Returning PL/SQL collections rather than a REF CURSOR to a client application isn't going to reduce the number of context shifts that take place. But it is going to have a bunch of other downsides not the least of which is memory usage. A PL/SQL collection has to be stored entirely in the process global area (PGA) (assuming dedicated server connections) on the database server. This is a chunk of memory that has to be allocated from the server's RAM. That means that the server is going to have to allocate memory in which to fetch every last row that every client requests. That, in turn, is going to dramatically limit the scalability of your application and, depending on the database configuration, may steal RAM away from other parts of the Oracle database that would be very useful in improving application performance. And if you run out of PGA space, your sessions will start to get memory related errors. Even in purely PL/SQL based applications, you would never want to fetch all the data into collections, you'd always want to fetch it in smaller batches, in order to minimize the amount of PGA you're using.
In addition, fetching all the data into memory is going to make the application feel much slower. Almost any framework is going to allow you to fetch data as you need it so, for example, if you have a report that you are displaying in pages of 25 rows each, your application would only need to fetch the first 25 rows before painting the first screen. And it would never have to fetch the next 25 rows unless the user happened to request the next page of results. If you're fetching the data into arrays like your DBA proposes, however, you're going to have to fetch all the rows before your application can start displaying the first row even if the user never wants to see more than the first handful of rows. That's going to mean a lot more I/O on the database server to fetch all the rows, more PGA on the server, more RAM on the application server to buffer the result, and longer waits for the network.
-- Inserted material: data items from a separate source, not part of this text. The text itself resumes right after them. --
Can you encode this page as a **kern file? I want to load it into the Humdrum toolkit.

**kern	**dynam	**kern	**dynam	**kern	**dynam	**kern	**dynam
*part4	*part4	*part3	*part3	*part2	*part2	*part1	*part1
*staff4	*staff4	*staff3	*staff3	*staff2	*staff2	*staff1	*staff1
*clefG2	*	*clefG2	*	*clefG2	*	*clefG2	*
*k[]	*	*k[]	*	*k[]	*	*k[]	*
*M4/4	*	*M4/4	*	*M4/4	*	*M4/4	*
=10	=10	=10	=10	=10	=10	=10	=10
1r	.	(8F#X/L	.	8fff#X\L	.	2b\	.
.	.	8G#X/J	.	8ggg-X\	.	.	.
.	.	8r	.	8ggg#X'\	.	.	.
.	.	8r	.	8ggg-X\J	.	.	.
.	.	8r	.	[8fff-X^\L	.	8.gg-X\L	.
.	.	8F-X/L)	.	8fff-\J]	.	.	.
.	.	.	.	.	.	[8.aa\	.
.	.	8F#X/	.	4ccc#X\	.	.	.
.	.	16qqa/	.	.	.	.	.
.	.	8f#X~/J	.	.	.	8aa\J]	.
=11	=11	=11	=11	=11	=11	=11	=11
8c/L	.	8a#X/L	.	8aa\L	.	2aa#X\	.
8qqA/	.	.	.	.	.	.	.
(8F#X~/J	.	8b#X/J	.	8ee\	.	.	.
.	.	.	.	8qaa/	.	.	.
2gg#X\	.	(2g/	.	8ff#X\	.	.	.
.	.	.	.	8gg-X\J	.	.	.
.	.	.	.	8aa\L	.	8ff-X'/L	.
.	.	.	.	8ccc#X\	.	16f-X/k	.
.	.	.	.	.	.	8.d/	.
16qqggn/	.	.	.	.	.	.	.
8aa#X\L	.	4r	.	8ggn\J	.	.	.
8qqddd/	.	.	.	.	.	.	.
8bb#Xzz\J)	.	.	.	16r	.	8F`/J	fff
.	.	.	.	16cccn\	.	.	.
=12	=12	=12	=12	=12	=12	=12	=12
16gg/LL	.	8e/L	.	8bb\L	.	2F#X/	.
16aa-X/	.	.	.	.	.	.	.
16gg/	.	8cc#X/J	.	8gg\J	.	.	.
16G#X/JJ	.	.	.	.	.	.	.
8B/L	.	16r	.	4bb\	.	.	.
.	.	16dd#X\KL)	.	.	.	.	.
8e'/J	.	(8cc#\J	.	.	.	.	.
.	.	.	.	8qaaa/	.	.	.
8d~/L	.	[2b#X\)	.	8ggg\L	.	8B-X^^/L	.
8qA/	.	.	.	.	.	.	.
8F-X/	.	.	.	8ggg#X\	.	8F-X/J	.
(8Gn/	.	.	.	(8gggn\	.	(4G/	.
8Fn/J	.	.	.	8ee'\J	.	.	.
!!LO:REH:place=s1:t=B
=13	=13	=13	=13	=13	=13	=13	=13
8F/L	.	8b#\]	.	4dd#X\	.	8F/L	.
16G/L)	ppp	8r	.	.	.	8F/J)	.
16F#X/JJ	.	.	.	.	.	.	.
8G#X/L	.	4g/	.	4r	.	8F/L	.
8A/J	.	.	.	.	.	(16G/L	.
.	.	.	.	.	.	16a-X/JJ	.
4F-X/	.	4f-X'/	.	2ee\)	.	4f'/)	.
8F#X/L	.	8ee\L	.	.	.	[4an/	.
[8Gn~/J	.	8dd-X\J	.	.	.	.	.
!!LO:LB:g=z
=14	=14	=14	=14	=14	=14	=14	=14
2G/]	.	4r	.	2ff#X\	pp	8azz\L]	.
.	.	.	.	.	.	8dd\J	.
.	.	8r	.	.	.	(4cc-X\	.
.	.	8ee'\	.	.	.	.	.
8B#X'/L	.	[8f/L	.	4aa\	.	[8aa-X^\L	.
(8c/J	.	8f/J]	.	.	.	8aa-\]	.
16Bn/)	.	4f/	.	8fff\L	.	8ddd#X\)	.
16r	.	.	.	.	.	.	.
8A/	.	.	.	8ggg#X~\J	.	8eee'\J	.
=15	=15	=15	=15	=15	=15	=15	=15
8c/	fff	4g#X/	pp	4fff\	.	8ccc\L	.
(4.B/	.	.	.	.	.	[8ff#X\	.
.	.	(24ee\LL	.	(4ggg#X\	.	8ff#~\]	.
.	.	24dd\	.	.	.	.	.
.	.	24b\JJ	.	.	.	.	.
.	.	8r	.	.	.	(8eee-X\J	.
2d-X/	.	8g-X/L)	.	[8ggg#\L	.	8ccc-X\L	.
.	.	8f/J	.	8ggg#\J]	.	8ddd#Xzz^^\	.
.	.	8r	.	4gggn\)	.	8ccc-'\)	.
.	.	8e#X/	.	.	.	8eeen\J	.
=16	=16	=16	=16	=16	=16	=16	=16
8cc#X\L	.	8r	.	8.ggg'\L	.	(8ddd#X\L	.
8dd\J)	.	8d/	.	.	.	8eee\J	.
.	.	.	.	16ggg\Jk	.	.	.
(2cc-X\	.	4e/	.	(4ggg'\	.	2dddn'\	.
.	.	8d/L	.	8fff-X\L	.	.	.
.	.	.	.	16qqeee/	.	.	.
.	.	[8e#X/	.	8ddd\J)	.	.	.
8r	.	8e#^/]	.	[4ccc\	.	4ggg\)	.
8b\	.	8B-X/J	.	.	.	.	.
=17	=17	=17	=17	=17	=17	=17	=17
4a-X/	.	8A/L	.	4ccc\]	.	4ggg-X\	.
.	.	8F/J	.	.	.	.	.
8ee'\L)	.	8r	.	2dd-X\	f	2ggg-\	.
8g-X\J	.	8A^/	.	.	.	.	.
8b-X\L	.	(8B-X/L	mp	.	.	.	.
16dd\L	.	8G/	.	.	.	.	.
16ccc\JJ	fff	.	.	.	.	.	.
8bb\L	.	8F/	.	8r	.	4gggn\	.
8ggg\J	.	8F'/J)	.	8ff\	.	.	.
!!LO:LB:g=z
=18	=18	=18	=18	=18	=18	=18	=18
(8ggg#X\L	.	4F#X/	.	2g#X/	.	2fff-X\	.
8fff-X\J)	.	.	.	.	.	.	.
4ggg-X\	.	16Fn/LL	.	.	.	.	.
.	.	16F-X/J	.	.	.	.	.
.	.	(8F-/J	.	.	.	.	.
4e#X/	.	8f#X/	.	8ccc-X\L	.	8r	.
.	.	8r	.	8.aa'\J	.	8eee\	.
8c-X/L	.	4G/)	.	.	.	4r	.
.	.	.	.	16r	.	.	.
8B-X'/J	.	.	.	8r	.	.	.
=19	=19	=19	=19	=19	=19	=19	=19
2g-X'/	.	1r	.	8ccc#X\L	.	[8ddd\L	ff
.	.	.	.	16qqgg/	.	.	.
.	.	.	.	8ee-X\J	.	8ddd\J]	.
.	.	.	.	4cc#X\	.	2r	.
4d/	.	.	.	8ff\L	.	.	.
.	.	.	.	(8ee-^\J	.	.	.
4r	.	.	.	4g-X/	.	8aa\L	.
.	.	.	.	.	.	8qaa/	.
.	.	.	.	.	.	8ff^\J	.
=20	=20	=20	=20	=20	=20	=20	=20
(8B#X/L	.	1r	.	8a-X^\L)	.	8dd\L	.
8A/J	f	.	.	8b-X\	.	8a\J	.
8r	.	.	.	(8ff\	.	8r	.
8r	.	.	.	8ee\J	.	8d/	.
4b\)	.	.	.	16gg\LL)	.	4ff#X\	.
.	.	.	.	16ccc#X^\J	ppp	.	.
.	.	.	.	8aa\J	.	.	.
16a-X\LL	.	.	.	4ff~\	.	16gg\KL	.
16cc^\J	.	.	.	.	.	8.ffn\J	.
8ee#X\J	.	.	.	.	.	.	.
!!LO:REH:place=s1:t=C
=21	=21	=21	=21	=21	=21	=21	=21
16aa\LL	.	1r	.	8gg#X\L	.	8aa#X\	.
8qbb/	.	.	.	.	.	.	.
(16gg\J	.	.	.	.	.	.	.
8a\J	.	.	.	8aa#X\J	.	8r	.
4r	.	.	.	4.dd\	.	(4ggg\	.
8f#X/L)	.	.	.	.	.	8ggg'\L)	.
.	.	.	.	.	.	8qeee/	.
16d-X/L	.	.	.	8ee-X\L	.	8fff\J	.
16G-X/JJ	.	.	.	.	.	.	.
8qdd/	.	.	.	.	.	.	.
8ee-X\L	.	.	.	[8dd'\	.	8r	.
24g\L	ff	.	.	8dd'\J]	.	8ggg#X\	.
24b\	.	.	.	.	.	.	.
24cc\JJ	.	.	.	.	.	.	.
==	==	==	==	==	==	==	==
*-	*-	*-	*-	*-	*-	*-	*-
I believe that Oracle will begin sending results from a system like this as it scans the database, rather than retrieving them all and then sending them back. This means that results are sent as they are found, speeding the system up. (Actually, if I remember correctly it returns results in batches to the loop.) This is mostly from memory from some training
HOWEVER, the real question, is why not ask him his reasoning directly. He may be referring to a trick Oracle can utilize, and if you understand the specifics you can utilize the speed trick to it's full potential. Generally, ultimate of "Always do this, as this is faster" as suspicious and deserve a closer look to fully understand their intentions. There may be situations where this is really not applicable (small query results for example), where all the readability issues and overhead are not helping performance.
That said, it may be done to keep the code consistent and more quickly recognizable. Communication on his reasoning is the most important tool with concerns like this, as chances are good that he knows a trade secret that he's not full articulating.